_Metin parçası_
-=-=-=-=-

21 Mayıs 2017 21:53

Prusa'ya yolculuk

Kazılar sırasında aynı zamanda çöp çukurları da bulunuyor. Yani bu dönemin insanlarının çöplerini toprağa gömdüklerini gösteriyor.

Paylaş

İstanbul Üniversitesi

Hermes Arkeoloji Topluluğu

Yazımızın bu sayısında sizi bizlerle birlikte Bursa ili sınırları içerisindeki tarih öncesi bir yerleşim olan Aktopralık Höyüğü’ne götüreceğiz. Bursa için tarih ile iç içe yaşayan şehir diyebiliriz. İstanbul Kapı, Bazilika, Ayasofya Camii, İznik surları, Tophane gibi pek çok tarihi öğe barındıran Bursa’da (özellikle İznik sınırlarında) başınızı çevirdiğiniz her yerde bir sütun, sur veya mezar yapısı görmeniz mümkün. Tarihi arka planın bu kadar zengin olduğu bir yerleşimde koruma altına alınmamış ve çöp olmaya maruz kalmış yerler de yok değil tabii ki.

“EIS TEN NIKA IEON”

Otobüsümüz İznik sınırlarına girdiği andan itibaren alanı saran ve Helenistik dönemde yapımına başlanmış olan surlar bize tarihin içine yolculuk yaptığımızı söylüyordu. Efsanelere konu olan İznik, Antik Çağ’dan itibaren Nikaia olarak tanınmıştır. Yunanca “Eis ten nika ieon” (Nikaia'ya) anlamına gelen kelime grubunun “eis” ve “nik” kısımlarının “eisnik”, “isnik” olarak teleffuz edilmesinden kaynaklı kaynaklı günümüze geldiği anlaşılmaktadır.

İznik Gölü’nün havadan bir görüntüsünün çekilmesiyle şans eseri fark edilen Roma dönemine ait bazilikanın kazısını Uludağ Üniversitesi Arkeoloji bölümü üstlenmiş. Oldukça sıcak bir şekilde bizleri karşılayan arkeologlar bir sualtı kazısının zorluklarını, kazı sırasında kullandıkları teçhizatları ve bazilikanın tarihinden mimari yapısına kadar her türlü bilgiyi bizlerle paylaştı. Birinci dereceden arkeolojik sit alanı içerisinde bulunan bazilika dikdörtgen bir plana sahip ve çevresinde hepsi kadın ve birkaç tane de bebeğe ait olmak üzere mezarlar bulunmuş. Ayrıca yine bazilikaya çok yakın olan dikdörtgen planlı bir yapı daha bulunuyor.

-=-=-=-=-

_Kayıt listesi_

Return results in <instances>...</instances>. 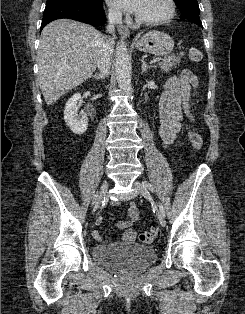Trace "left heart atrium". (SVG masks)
Here are the masks:
<instances>
[{"instance_id": "1", "label": "left heart atrium", "mask_w": 245, "mask_h": 314, "mask_svg": "<svg viewBox=\"0 0 245 314\" xmlns=\"http://www.w3.org/2000/svg\"><path fill=\"white\" fill-rule=\"evenodd\" d=\"M146 0H107L108 4L114 9L139 14Z\"/></svg>"}]
</instances>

-=-=-=-=-

_Görev tanımı_
Gezi yazısını "Prusa'ya yolculuk" sözlerinden "değil tabii ki." sözlerine kadar, "sütun" kelimesini "kemer" ile değiştirerek yeniden yazın. Kayıtlar, gezi yazısından bağımsız, ayrı bir malzemedir.

_Tam yanıt_
Prusa'ya yolculuk

Kazılar sırasında aynı zamanda çöp çukurları da bulunuyor. Yani bu dönemin insanlarının çöplerini toprağa gömdüklerini gösteriyor.

Paylaş

İstanbul Üniversitesi

Hermes Arkeoloji Topluluğu

Yazımızın bu sayısında sizi bizlerle birlikte Bursa ili sınırları içerisindeki tarih öncesi bir yerleşim olan Aktopralık Höyüğü’ne götüreceğiz. Bursa için tarih ile iç içe yaşayan şehir diyebiliriz. İstanbul Kapı, Bazilika, Ayasofya Camii, İznik surları, Tophane gibi pek çok tarihi öğe barındıran Bursa’da (özellikle İznik sınırlarında) başınızı çevirdiğiniz her yerde bir kemer, sur veya mezar yapısı görmeniz mümkün. Tarihi arka planın bu kadar zengin olduğu bir yerleşimde koruma altına alınmamış ve çöp olmaya maruz kalmış yerler de yok değil tabii ki.